For Service authentication, the Services API Key Authentication was used. Using this we were able to provide an access key token for the requested JSON requests and match the access key with the client secret key. This was a perfect example of Oauth implementation.
One of the challenges faced in this was the response time of the requested JSON data. But with Drupal Cache API we were able to cache the data and pull down the response time drastically. The approach was simple; creating the output array and using cache_set we cached the whole data for an amount of time depending on the frequency variation of the requested data.
Wordpress to Drupal Data Migration
The existing portal in Wordpress had a huge volume of data that needed to be migrated to the new Drupal 7 site. Since Drupal 7 already has a module for Wordpress to Drupal migration, content migration was completed with ease including the tags, categories, comments and users. However, the module doesn’t support migration of data from the custom fields in Wordpress which was being used to hold the metadata of the contents. So, to migrate the custom field, a custom script was written to parse the xml generated for migration,then extract the metadata and attach it to the appropriate contents.
An Easy-to-Use Working Environment
Since the portal was going to be heavily used by content writers and editors, the theme was kept simple. As there was no anonymous user facing front-end, a single theme was used across the site as both admin theme and default theme to maintain the consistency of design. Panels was used heavily to create customized layouts for content viewing and node forms.
Customized User Dashboard per Role
User dashboard per User role was one of the key factors used by the editors of the site. Workbench Moderation was used for the content moderation. Based on the workbench moderation dashboard the user dashboards were built. Additional moderations stages were added and according to that views were built which served as the moderation tabs in the dashboard.
These tabs were then surgically tied to the specific user roles responsible for the content moderation of that stage.

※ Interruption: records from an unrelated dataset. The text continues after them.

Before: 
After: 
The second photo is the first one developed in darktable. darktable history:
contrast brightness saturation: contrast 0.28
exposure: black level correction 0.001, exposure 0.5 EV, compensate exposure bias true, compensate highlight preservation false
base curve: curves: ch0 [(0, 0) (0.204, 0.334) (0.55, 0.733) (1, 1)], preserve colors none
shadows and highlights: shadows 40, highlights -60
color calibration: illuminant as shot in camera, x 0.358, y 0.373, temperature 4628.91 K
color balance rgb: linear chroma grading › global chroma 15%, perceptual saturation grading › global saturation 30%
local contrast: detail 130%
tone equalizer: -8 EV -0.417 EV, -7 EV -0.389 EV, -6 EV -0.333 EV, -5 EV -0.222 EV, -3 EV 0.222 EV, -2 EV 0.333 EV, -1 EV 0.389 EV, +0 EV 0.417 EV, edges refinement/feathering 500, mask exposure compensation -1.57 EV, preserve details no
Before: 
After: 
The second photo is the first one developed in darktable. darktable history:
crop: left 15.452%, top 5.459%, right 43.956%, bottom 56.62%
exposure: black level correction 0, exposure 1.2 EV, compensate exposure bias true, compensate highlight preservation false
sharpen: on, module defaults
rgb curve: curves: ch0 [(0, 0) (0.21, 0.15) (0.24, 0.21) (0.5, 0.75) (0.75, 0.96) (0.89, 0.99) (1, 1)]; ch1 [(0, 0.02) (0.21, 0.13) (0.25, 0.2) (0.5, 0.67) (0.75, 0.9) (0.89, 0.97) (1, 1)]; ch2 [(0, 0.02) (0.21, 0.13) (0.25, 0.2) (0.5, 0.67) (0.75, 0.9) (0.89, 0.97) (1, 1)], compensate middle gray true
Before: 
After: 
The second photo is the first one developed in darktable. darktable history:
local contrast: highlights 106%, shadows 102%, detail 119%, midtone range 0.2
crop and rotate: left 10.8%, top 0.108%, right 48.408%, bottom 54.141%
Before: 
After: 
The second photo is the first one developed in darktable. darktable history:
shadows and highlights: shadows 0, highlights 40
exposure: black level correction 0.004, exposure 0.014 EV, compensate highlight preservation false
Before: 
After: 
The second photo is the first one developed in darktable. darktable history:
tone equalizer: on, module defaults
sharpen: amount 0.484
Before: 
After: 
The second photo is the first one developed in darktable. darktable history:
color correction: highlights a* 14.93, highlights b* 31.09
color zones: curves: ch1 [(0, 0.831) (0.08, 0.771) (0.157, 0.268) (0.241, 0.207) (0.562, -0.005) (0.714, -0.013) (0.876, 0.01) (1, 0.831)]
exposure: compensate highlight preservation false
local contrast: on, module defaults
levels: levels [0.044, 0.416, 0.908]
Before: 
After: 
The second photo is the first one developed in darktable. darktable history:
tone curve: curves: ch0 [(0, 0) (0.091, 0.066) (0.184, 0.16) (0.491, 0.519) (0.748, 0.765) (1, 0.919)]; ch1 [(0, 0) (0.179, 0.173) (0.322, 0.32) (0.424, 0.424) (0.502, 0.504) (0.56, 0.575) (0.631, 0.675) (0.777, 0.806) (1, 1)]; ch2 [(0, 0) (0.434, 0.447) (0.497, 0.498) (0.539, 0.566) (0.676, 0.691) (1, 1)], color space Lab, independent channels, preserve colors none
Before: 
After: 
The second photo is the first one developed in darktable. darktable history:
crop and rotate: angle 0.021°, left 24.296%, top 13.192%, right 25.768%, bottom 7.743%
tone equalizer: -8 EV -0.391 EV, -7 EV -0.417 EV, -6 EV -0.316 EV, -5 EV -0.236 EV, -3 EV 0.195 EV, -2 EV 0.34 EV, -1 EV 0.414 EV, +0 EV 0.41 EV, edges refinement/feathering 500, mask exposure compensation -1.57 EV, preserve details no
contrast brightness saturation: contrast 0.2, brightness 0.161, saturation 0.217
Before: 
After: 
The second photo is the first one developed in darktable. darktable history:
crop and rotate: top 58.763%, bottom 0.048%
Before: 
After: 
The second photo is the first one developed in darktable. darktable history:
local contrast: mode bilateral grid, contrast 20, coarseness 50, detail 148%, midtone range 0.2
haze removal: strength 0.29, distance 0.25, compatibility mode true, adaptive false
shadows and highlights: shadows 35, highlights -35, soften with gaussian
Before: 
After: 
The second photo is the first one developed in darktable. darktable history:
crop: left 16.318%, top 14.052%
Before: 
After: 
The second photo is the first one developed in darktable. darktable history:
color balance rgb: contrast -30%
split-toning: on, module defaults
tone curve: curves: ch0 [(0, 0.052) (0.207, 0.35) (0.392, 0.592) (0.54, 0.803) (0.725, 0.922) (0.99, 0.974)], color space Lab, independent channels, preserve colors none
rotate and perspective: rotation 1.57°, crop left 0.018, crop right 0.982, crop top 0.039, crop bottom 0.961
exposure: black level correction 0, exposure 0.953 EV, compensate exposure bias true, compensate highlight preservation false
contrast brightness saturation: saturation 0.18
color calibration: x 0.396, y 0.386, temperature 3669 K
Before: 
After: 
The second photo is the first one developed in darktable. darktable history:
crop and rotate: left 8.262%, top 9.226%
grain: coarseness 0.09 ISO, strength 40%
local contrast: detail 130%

The Content Auto tagging module was an innovative feature that we built which allowed the author to fill the tags and category fields on submission of the node. This experience was rather kept simple yet the backend architecture was not effortless. The module read the title and body of the node and matched the term names in the category/tags list; if it matches the taxonomy were filled up.
There was one more instance where this functionality was required for a bulk autotagging of the migrated contents. We batch processed the contents and applied the same formula to tag the contents.
Auto tagging suggestions - Module provides the functionality to fill autocomplete fields from other text fields like body or title. All available terms in selected fields will be filled in the chosen destination term field.